The result of this Sales sleight of hand is the launch of a raft of new ‘cloud’ solutions by virtually all the established enterprise vendors. You can’t log into LinkedIn without an enterprise vendor pleading that ‘you come talk to them about their exciting new cloud solutions’, or the requisite fanfare around the launch of a new cloud product.
So, what’s the deal here? How is it that the old guard have suddenly got religion and caught up with the young ‘pretenders’? Of course, the answer is they haven’t. They are relying on their clients’ potential lack of knowledge about the true nature (indeed genesis) of the benefits that cloud/FinTech vendors are able to deliver.

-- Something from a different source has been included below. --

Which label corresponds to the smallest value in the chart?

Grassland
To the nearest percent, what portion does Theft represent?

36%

To explain a little further, what is sometimes poorly understood is that being deployed on the cloud is only the foundation of the advantage that FinTech companies deliver to their clients. Being cloud based is simply a sign of greater potential. Any vendor’s ability to deliver on this potential is directly linked to whether a solution was specifically designed to be deployed in the cloud…or, as we now say, was born in the cloud.

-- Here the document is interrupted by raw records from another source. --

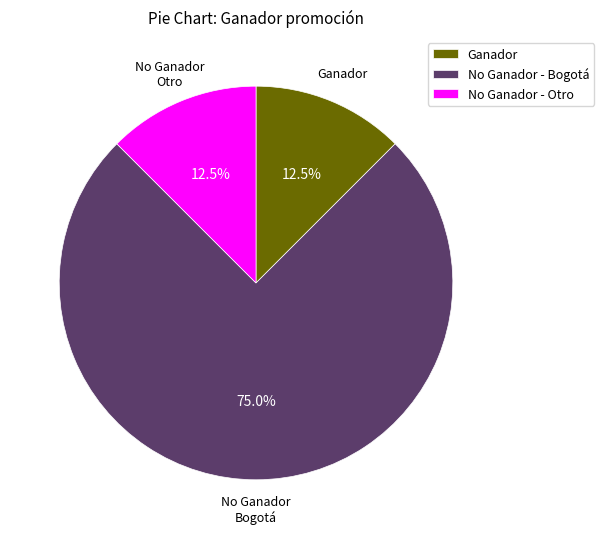

Between Ganador and No Ganador - Bogotá, which is larger?

No Ganador - Bogotá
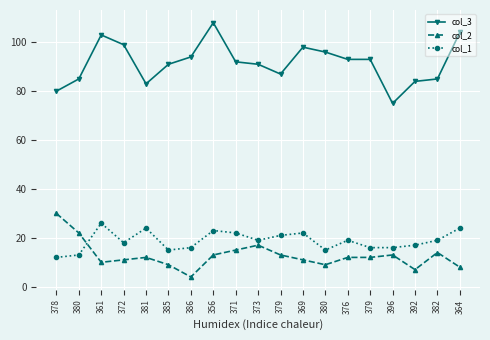

Count the number of categories in the chart.

19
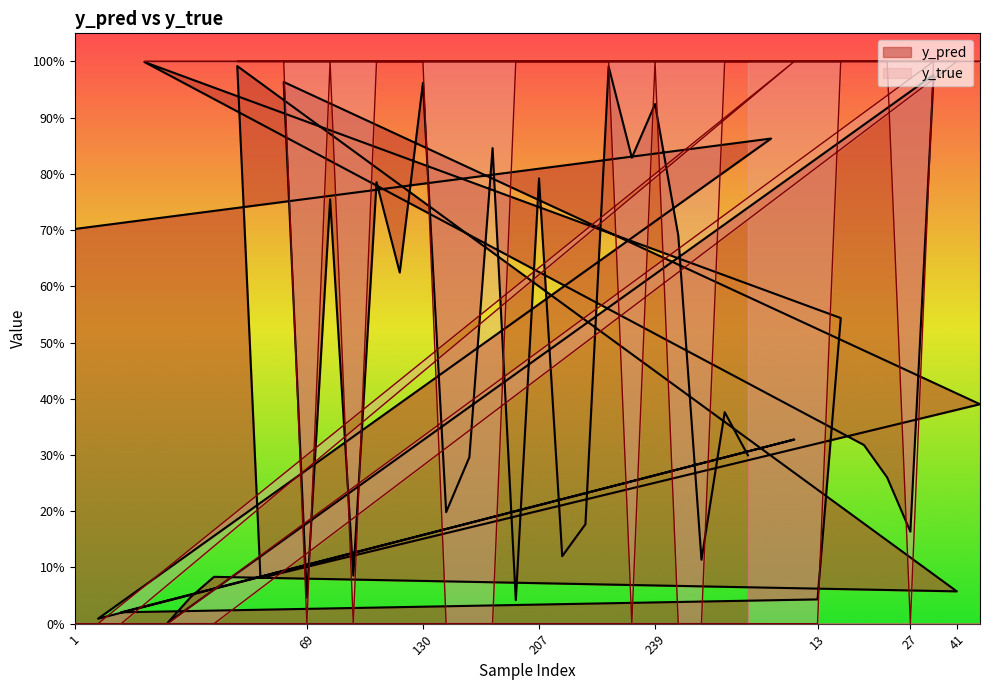

Which series has the largest total across all categories?

y_true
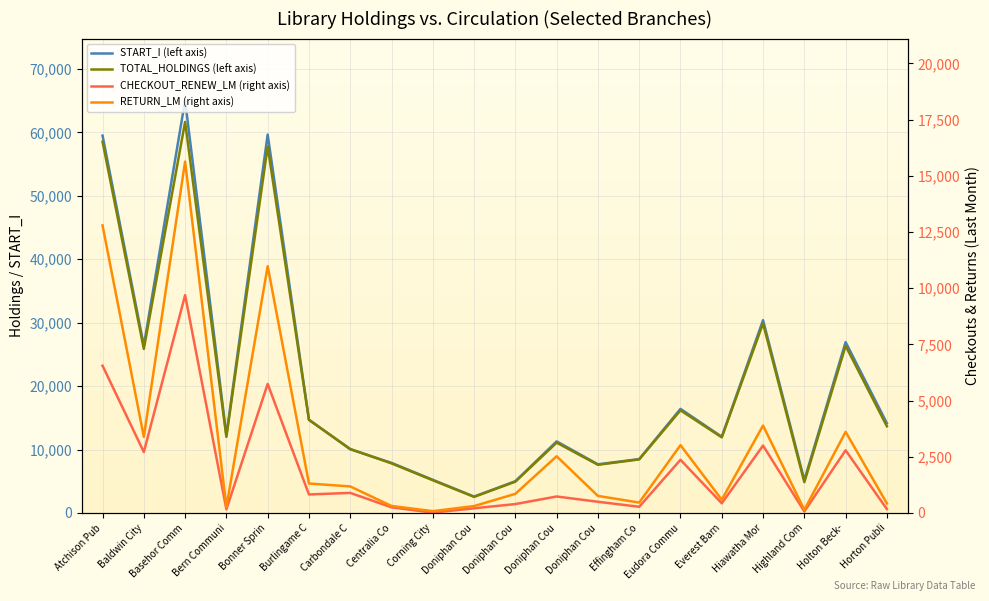

What is the total value across all series at Centralia Co?

16258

You see, being born in the cloud (or cloud native) demonstrates that the cloud was the beginning of development, not the end point.

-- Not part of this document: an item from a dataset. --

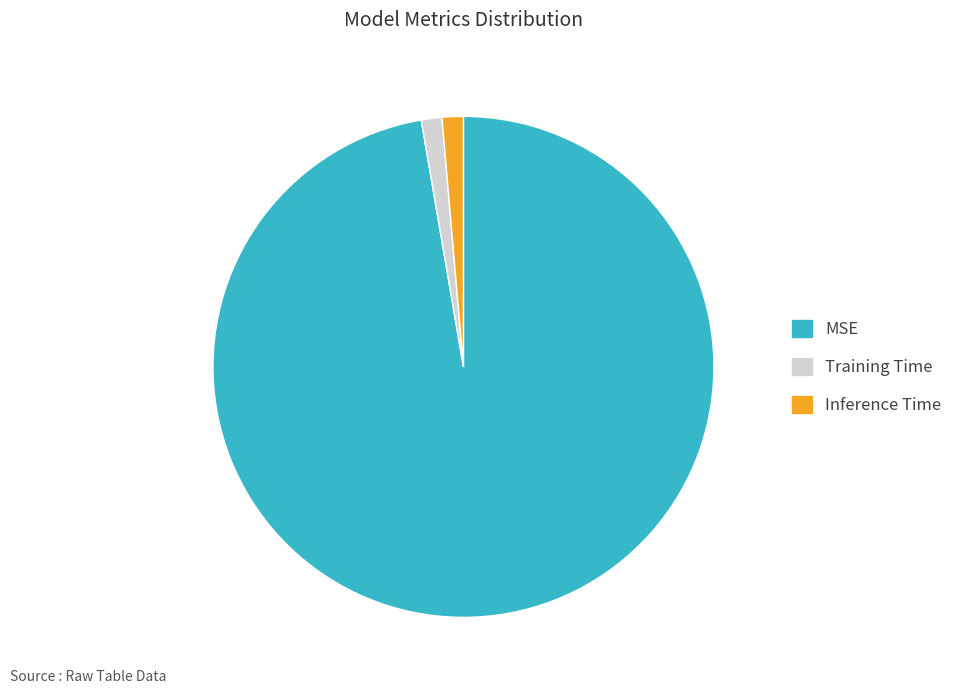

Which category has the biggest portion of the pie?

MSE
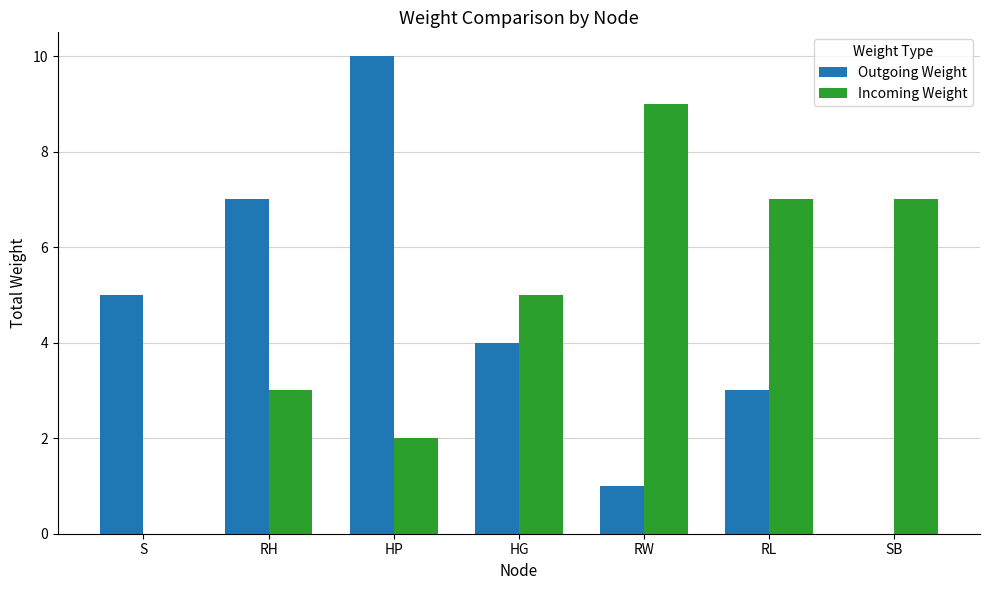

Reading left to right, transcribe all the data shown in this chart.

Outgoing Weight: S=5	RH=7	HP=10	HG=4	RW=1	RL=3	SB=0
Incoming Weight: S=0	RH=3	HP=2	HG=5	RW=9	RL=7	SB=7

Being born in the cloud infers massive structural cost savings, multiple upgrades per month, models of deployment and implementation that radically lower cost, time and risk; virtually limitless scalability; and so the list goes on.
The cloud solutions touted by enterprise vendors don’t deliver these benefits. With their older business models and antiquated code bases shoe-horned into the cloud, they are unable to deliver the structural cost savings, scalability, flexibility or agility of their ‘cloud native’ competitors.
The question I ask myself continually is how well understood is the above? How many people in our industry, outside of CTO’s and alike, really see and understand the difference between the two? Anecdotally I do see positive signs. The client base of firms we have built in a few short years, many of which have become evangelists for our model, all have made a conscious choice for FinTech versus enterprise. All did so, I would argue, understanding the difference between the two.
So, to summarise; critically, and if you recall only one sentence from this blog, please make it this one: Being on the cloud doesn’t deliver, in and of itself, any benefits to anyone. Full stop. Period.
Being on the cloud is not the point. It’s not the goal…it’s only the beginning.
Enterprise vendors continue to spend millions shoe-horning often poorly suited solutions into the cloud, simply to gain some purchase over the badge ‘cloud based’, to make us believe they are part of the revolution. I strongly believe, much like my father dancing at a wedding thinking he’s ‘still got it’, these companies are, at the very least, fooling themselves.